Hosts usually fall into a short coma and wake up ravenously hungry. This can be explained as the embryo needing an immediate source of nutrients needed for its progression into the next stage of its life. Hours might pass between the host waking and their time of death. Predators live the longest as a result of an extended incubation period. The reason for this is likely due to the genetic complexity of the host. The incubating chestburster requires more time for mitosis and cytokinesis due to the morphology of the Predalien.

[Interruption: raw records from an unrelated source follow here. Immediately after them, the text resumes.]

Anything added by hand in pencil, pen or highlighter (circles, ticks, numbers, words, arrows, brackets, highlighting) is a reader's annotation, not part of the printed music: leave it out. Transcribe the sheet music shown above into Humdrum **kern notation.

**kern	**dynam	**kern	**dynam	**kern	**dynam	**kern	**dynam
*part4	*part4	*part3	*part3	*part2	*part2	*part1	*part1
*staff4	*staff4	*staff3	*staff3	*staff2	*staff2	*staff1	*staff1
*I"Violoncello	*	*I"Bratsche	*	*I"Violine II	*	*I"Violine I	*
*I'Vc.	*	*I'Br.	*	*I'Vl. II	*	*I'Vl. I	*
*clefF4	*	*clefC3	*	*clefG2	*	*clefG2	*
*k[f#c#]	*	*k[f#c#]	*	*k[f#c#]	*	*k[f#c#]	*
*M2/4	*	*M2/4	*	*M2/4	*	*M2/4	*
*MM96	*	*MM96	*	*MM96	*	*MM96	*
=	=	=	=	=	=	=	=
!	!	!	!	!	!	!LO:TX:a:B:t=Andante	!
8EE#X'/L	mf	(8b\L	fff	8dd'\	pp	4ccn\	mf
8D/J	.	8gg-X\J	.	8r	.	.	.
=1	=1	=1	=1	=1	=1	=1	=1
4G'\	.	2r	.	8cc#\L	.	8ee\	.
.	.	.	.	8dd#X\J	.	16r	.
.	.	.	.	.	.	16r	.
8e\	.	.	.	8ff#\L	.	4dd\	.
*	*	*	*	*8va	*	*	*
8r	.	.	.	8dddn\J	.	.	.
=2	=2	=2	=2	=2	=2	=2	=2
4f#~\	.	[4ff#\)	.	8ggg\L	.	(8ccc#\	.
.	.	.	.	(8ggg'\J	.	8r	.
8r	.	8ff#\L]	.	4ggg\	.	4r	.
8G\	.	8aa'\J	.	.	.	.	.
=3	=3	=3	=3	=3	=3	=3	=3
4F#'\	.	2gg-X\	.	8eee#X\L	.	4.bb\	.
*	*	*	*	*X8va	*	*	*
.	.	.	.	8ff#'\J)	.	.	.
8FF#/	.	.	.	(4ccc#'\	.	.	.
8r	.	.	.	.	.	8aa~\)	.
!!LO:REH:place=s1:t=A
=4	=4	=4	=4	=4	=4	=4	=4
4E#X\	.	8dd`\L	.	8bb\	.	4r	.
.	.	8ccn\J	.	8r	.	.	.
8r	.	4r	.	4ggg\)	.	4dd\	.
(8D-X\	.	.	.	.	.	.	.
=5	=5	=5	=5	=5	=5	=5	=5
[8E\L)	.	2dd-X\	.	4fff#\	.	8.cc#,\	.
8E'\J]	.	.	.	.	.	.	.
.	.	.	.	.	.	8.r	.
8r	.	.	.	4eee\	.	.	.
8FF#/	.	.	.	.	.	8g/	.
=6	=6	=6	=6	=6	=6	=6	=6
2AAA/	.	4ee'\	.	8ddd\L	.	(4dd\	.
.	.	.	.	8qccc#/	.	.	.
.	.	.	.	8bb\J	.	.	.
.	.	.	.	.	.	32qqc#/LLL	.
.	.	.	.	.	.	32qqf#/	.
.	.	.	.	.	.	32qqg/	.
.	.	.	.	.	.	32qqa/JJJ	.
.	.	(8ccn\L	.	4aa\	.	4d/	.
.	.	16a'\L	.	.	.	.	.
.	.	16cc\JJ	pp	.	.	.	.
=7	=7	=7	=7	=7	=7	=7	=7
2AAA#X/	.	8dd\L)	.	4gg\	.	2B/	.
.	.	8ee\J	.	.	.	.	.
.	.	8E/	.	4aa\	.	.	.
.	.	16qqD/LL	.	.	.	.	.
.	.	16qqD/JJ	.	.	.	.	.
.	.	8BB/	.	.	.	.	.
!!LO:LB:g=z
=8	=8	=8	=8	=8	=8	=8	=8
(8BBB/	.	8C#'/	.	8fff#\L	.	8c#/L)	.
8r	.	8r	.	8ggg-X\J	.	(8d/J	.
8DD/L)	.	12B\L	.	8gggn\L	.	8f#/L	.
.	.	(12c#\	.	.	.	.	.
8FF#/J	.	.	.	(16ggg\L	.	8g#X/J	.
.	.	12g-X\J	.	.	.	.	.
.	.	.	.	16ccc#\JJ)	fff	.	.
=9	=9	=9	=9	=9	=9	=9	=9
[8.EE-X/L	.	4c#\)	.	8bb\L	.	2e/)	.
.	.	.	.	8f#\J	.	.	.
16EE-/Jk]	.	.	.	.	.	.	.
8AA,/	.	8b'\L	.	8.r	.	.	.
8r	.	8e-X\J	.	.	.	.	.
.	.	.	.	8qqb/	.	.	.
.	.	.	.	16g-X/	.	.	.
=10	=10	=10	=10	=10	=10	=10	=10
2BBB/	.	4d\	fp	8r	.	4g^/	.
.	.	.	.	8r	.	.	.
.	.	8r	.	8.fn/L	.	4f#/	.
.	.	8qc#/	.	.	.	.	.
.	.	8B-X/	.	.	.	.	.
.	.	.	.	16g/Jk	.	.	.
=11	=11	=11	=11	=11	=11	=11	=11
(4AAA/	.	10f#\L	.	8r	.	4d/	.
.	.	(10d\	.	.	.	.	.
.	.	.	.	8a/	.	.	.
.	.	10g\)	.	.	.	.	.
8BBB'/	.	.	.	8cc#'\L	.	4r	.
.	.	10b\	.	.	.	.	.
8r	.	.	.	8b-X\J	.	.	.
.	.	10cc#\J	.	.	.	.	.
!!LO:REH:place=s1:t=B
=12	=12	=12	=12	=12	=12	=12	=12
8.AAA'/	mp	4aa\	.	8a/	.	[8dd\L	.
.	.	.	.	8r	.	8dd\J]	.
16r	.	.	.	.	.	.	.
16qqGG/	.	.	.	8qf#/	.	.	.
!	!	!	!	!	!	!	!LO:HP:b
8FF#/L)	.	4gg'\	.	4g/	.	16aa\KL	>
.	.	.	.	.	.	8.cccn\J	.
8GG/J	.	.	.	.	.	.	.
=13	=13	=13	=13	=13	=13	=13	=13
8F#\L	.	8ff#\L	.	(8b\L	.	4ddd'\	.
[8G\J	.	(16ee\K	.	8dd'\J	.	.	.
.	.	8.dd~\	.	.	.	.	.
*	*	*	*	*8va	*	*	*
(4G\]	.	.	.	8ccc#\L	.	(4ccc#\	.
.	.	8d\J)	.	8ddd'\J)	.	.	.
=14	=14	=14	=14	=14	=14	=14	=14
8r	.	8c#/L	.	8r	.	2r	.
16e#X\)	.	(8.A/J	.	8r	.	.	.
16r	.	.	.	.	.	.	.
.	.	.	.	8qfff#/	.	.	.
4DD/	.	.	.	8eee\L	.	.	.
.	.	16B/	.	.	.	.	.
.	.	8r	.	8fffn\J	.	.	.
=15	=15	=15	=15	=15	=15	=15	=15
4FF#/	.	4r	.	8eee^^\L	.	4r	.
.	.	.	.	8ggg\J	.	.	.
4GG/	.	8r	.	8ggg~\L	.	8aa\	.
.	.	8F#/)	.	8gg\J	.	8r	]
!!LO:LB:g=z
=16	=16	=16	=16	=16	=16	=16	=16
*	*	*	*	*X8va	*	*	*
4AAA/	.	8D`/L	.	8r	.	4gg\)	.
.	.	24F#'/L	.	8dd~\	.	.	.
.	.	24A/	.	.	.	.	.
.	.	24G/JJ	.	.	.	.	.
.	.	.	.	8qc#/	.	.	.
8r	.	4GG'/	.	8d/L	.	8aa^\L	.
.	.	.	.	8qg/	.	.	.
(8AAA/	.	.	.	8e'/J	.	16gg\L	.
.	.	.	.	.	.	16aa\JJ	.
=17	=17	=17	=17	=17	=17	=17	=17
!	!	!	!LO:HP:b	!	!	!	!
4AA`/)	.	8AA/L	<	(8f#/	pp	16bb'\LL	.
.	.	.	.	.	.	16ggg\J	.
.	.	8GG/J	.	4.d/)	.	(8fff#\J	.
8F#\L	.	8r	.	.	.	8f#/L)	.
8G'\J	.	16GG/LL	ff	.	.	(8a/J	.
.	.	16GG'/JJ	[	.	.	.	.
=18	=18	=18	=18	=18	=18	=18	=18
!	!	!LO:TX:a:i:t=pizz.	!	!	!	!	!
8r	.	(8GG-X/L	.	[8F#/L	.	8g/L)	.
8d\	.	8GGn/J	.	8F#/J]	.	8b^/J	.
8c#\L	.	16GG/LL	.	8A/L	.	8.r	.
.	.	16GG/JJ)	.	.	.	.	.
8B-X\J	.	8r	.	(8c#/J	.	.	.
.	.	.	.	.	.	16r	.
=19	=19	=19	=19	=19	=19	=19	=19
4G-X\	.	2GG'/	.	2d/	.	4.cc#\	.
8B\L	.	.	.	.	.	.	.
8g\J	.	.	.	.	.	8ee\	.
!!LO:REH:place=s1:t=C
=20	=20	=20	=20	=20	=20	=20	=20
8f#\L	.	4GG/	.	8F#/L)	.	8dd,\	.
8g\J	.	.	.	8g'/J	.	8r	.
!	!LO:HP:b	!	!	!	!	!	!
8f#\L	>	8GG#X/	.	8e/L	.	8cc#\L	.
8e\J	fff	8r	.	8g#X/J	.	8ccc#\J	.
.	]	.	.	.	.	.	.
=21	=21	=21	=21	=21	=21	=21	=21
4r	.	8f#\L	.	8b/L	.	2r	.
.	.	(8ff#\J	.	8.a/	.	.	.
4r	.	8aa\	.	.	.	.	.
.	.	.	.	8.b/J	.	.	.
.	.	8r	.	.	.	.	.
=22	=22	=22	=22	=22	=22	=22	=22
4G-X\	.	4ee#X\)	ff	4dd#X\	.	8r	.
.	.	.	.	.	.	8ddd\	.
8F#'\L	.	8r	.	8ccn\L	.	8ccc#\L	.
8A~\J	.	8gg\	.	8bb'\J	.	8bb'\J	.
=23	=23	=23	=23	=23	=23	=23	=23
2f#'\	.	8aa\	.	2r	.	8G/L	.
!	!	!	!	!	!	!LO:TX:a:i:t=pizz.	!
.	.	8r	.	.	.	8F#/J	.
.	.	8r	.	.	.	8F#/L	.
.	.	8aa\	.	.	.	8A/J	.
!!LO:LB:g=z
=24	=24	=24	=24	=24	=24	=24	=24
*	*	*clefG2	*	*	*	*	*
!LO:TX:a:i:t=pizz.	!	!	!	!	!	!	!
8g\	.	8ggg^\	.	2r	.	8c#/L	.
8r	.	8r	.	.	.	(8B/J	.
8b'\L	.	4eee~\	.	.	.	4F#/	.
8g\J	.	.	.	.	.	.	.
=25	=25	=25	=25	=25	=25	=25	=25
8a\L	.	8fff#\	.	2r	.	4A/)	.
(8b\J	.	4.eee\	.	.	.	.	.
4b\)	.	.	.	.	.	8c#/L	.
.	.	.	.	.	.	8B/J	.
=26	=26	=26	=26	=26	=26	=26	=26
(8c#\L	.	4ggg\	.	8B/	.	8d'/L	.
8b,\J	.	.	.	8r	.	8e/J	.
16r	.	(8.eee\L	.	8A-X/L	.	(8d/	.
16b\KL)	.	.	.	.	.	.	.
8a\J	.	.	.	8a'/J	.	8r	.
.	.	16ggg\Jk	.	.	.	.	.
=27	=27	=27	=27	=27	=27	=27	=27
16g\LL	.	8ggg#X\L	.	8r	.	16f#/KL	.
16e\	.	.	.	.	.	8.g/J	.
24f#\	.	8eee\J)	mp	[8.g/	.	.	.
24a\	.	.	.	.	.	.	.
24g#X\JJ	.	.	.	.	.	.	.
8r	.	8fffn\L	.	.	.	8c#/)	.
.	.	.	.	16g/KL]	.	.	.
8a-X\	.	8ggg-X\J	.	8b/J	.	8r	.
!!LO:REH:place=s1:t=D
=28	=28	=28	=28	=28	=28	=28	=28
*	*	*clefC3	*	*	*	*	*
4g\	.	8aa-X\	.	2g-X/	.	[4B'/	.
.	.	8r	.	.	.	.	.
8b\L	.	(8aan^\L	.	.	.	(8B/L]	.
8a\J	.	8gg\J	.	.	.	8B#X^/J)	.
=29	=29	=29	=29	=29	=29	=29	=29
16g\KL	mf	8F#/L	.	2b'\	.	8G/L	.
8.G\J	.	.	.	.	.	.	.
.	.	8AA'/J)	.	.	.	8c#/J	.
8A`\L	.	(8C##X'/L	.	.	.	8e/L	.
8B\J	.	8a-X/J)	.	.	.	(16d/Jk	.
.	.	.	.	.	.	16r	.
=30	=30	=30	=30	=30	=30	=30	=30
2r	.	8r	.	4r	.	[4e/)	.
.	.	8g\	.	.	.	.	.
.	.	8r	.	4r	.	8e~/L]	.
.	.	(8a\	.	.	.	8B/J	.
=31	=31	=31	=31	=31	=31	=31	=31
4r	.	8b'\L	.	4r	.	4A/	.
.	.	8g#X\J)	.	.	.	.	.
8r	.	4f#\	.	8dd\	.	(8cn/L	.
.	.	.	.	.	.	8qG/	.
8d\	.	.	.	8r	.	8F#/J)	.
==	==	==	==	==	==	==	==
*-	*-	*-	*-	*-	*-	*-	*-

However, in some cases, the hosts will awake not gradually but suddenly - just in time to be conscious for the Chestburster's push out into the world. Their state of normalcy will last only seconds or minutes.
It was also proven - in the movie Alien that when a host awakens, there is some sort of a memory lapse before the Facehugger actually attaches itself to the host; they don't remember anything that has happened to them. This short term memory loss is most likely a result of the temporary oxygen deprivation caused from the Facehugger's tail, as it asphyxiates the host.